Former NFL defensive back Dominique Rodgers-Cromartie, who played at Tennessee State before embarking on a very solid 11-year NFL career, had high praise for Adams as well. 

 

He didn’t stop the superlatives there. 

“That man has some juice. He’s explosive. That was smooth. Exactly how you want to see a DB get out of breaks.”

Adams Is A Chess Piece That Can Help A Defense Right Away

Because of his elite versatility, Adams may be able to help a team in the secondary right away. He’s also a stalwart on special teams who loves to mix it up as he does in run support. His testing numbers, along with solid game film and his physical downhill nature, are a welcome sight that will be hard to overlook for teams looking for an enforcer in the secondary who can also cover.
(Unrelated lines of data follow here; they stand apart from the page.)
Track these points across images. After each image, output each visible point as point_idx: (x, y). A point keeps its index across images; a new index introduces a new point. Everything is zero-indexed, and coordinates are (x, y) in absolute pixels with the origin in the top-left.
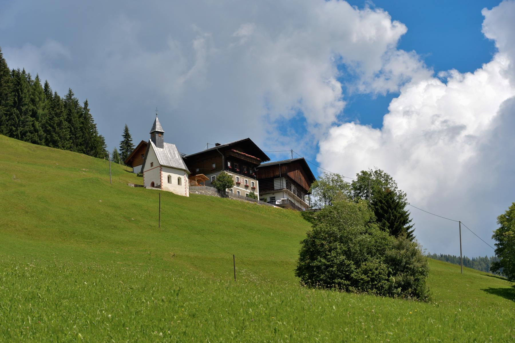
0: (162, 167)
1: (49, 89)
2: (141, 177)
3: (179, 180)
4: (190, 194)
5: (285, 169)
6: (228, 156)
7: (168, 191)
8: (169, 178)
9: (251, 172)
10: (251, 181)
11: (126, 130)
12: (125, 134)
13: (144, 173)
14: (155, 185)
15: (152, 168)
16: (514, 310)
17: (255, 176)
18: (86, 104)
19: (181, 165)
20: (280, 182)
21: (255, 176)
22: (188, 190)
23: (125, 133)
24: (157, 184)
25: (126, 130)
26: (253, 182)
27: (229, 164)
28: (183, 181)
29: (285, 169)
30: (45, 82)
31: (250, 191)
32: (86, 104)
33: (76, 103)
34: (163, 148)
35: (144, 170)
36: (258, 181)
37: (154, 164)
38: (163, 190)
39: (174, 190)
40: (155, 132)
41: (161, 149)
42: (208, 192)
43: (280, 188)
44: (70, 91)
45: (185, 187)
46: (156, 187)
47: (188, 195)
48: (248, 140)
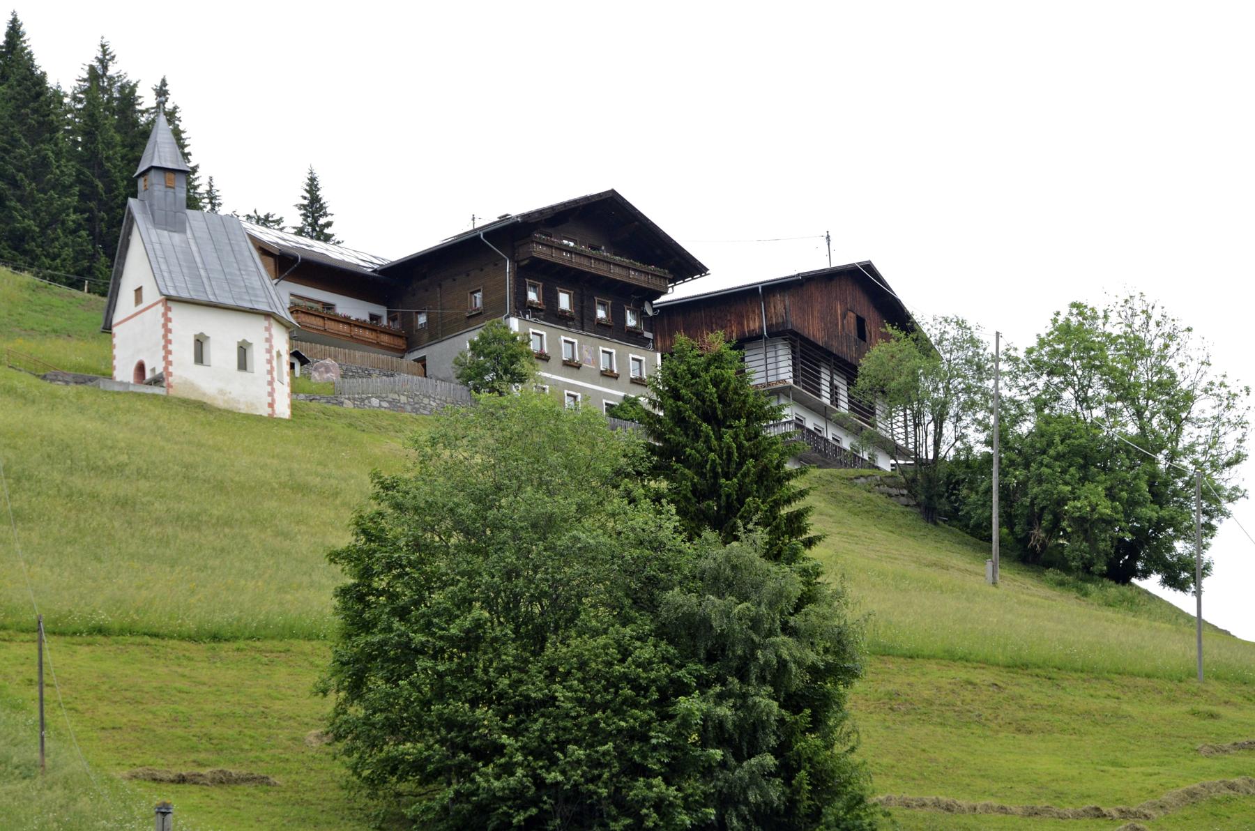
0: (170, 304)
1: (24, 42)
2: (575, 370)
3: (243, 350)
4: (293, 407)
5: (780, 306)
6: (526, 262)
7: (193, 397)
8: (200, 343)
9: (631, 321)
10: (631, 356)
11: (313, 186)
12: (306, 202)
13: (115, 330)
14: (148, 375)
15: (141, 307)
16: (722, 823)
17: (648, 335)
18: (162, 92)
19: (256, 296)
20: (762, 356)
21: (648, 335)
22: (287, 390)
23: (305, 198)
24: (153, 370)
25: (313, 186)
26: (636, 357)
27: (532, 296)
28: (258, 357)
29: (780, 306)
30: (11, 18)
31: (622, 394)
32: (162, 92)
33: (128, 96)
34: (184, 231)
35: (117, 318)
36: (659, 355)
37: (145, 292)
38: (172, 392)
39: (222, 392)
40: (153, 172)
41: (177, 237)
42: (426, 401)
43: (763, 381)
44: (103, 46)
45: (269, 378)
46: (149, 383)
47: (283, 409)
48: (612, 198)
While Adams didn’t have a lot of interceptions in his four seasons in Petersburg, Virginia, that can be attributed to the teams he faced being run-heavy. When they did throw it definitely wasn’t in his direction. The rangy Adams’ best strength is his tackling in space and ability to play against bigger tight ends.

He joins Joshua Williams of Fayetteville State as two D-II products from the CIAA who expect to hear their name called by weekend’s end. That would be a banner moment for one of the oldest HBCU conferences around and bring much-needed exposure as well.